**The task:**
Copy every line of text in the records below, leaving out the pictures.

**Records supplied:**
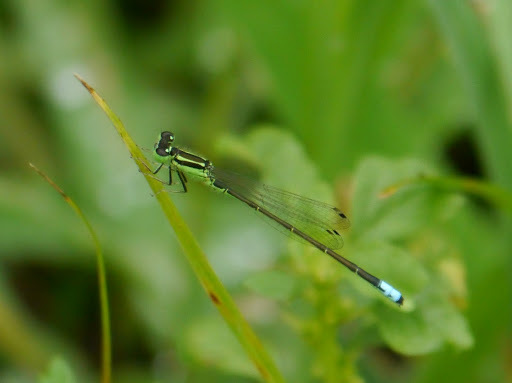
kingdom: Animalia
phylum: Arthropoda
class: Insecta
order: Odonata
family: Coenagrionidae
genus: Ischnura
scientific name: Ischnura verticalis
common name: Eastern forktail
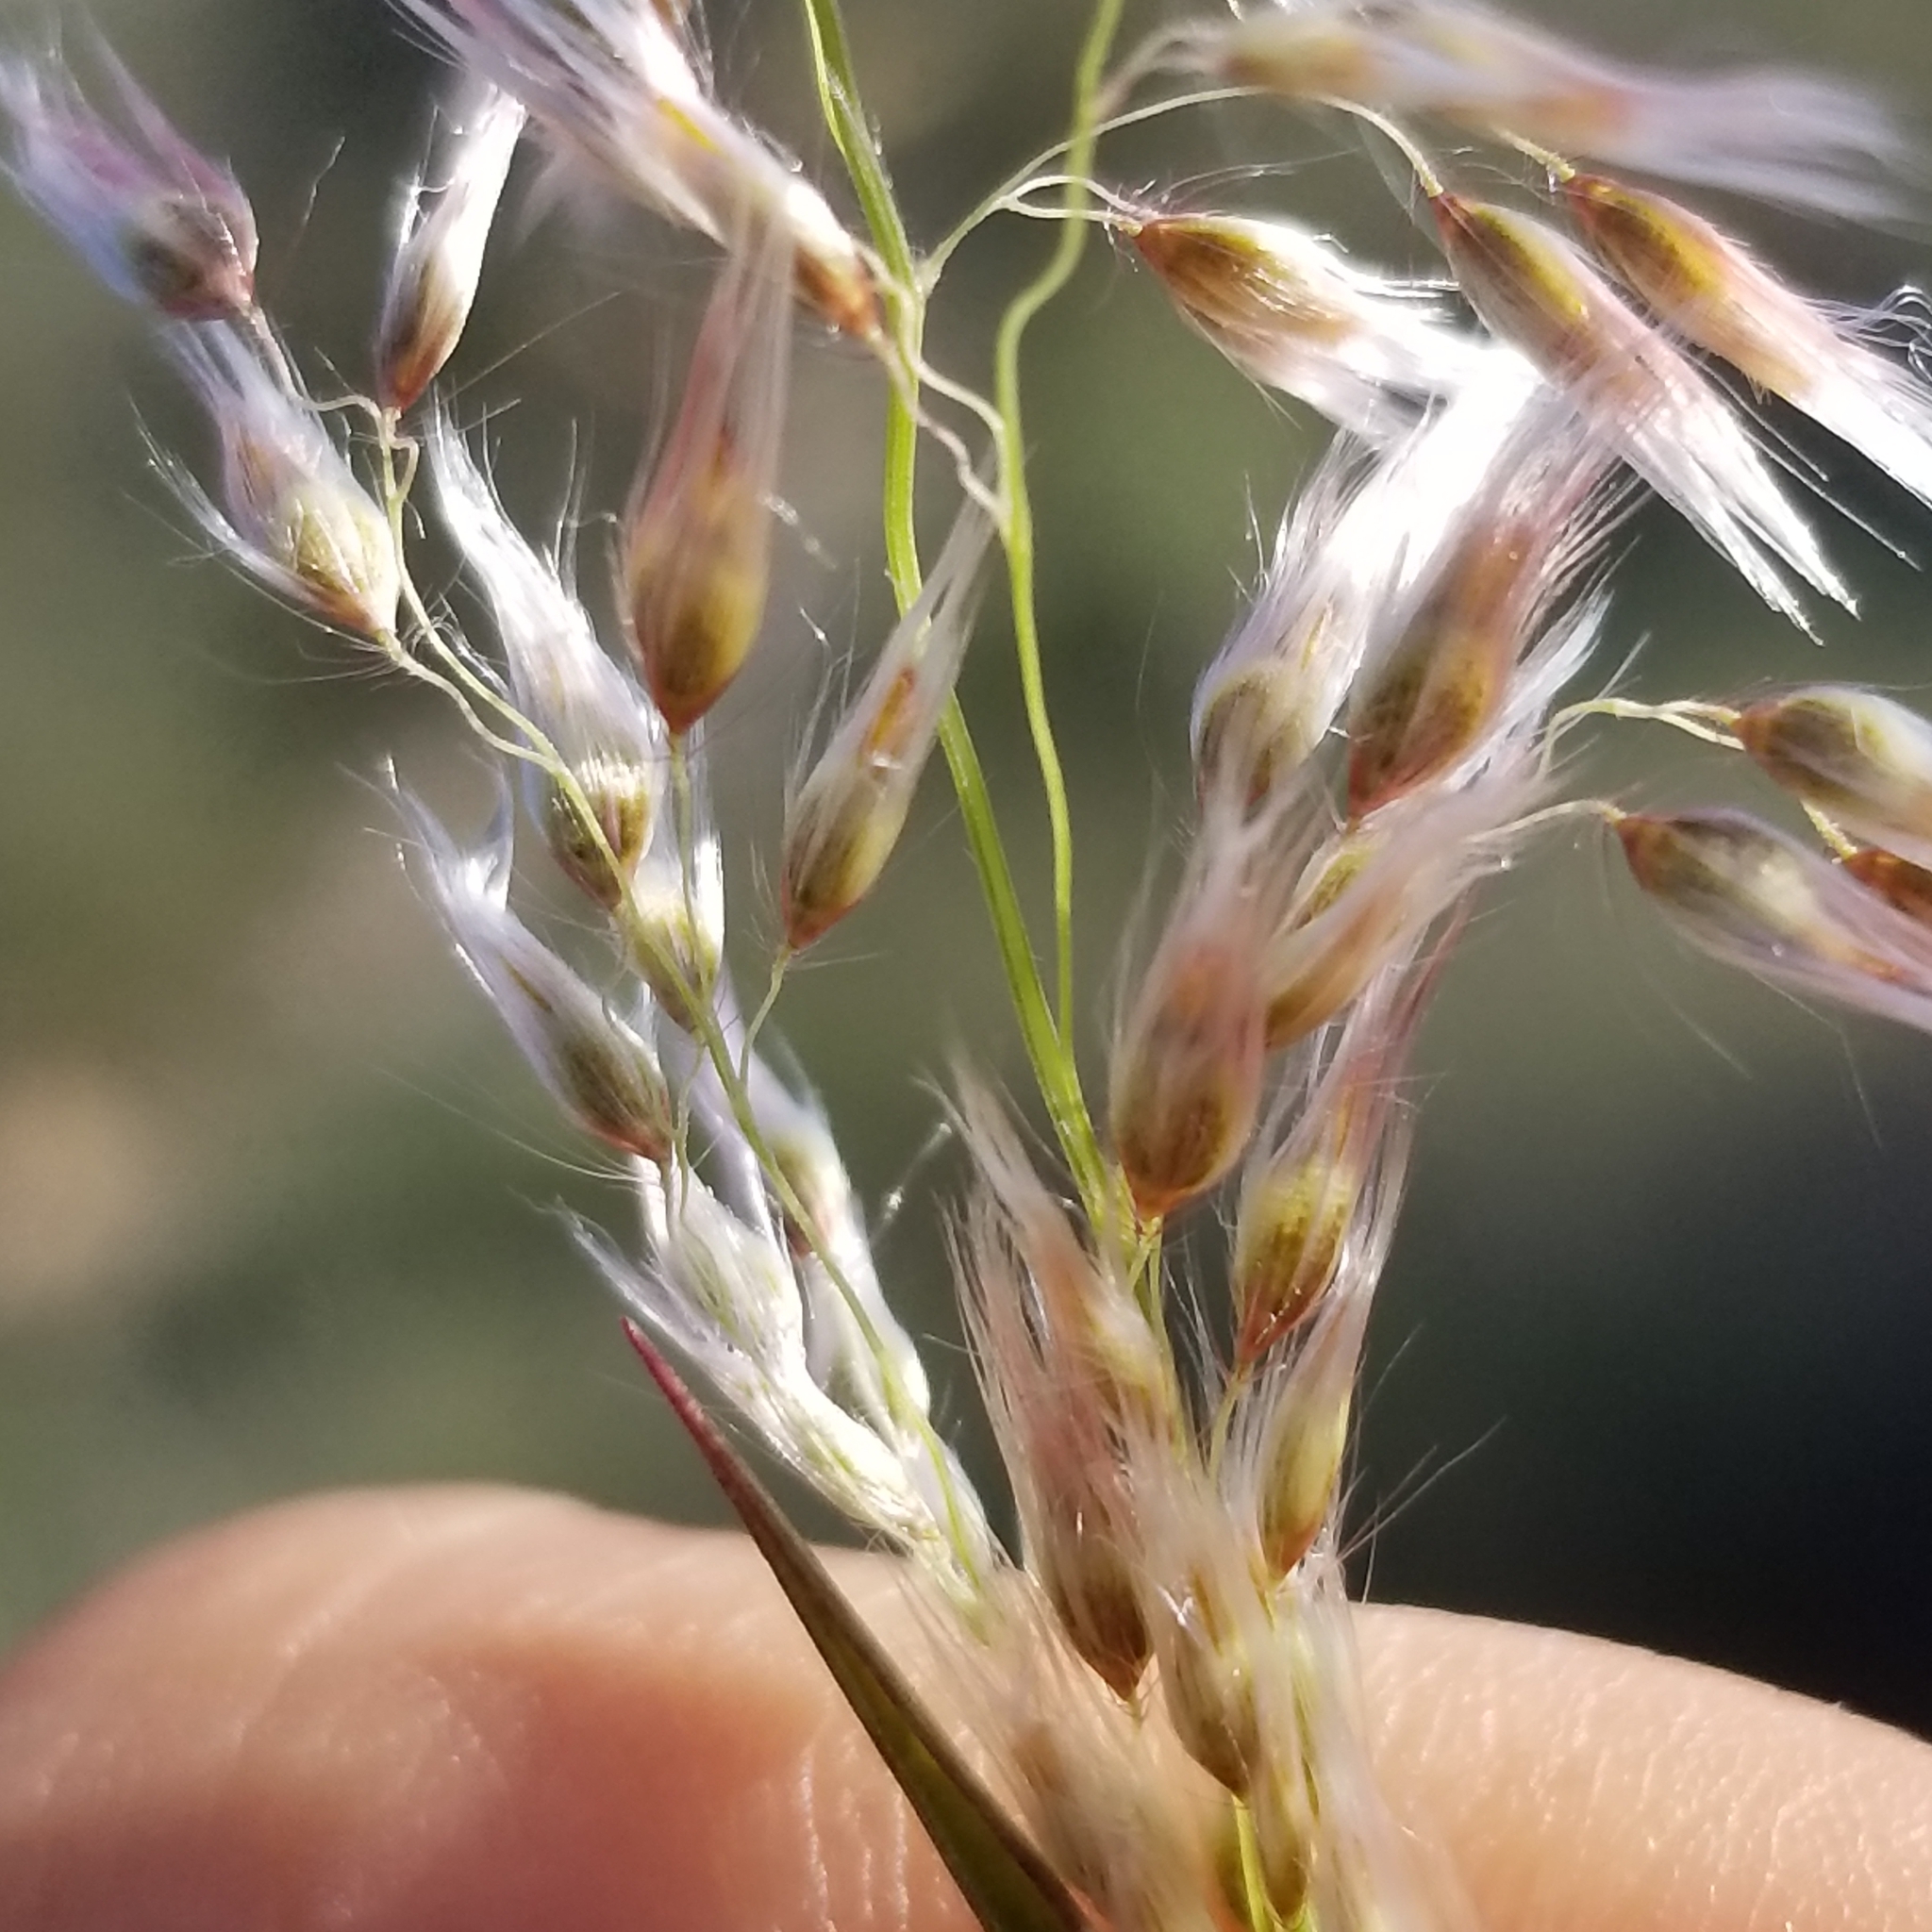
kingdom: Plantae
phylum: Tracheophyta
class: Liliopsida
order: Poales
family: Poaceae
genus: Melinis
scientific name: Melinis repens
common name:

**Written reply:**
kingdom: Animalia
phylum: Arthropoda
class: Insecta
order: Odonata
family: Coenagrionidae
genus: Ischnura
scientific name: Ischnura verticalis
common name: Eastern forktail
kingdom: Plantae
phylum: Tracheophyta
class: Liliopsida
order: Poales
family: Poaceae
genus: Melinis
scientific name: Melinis repens
common name:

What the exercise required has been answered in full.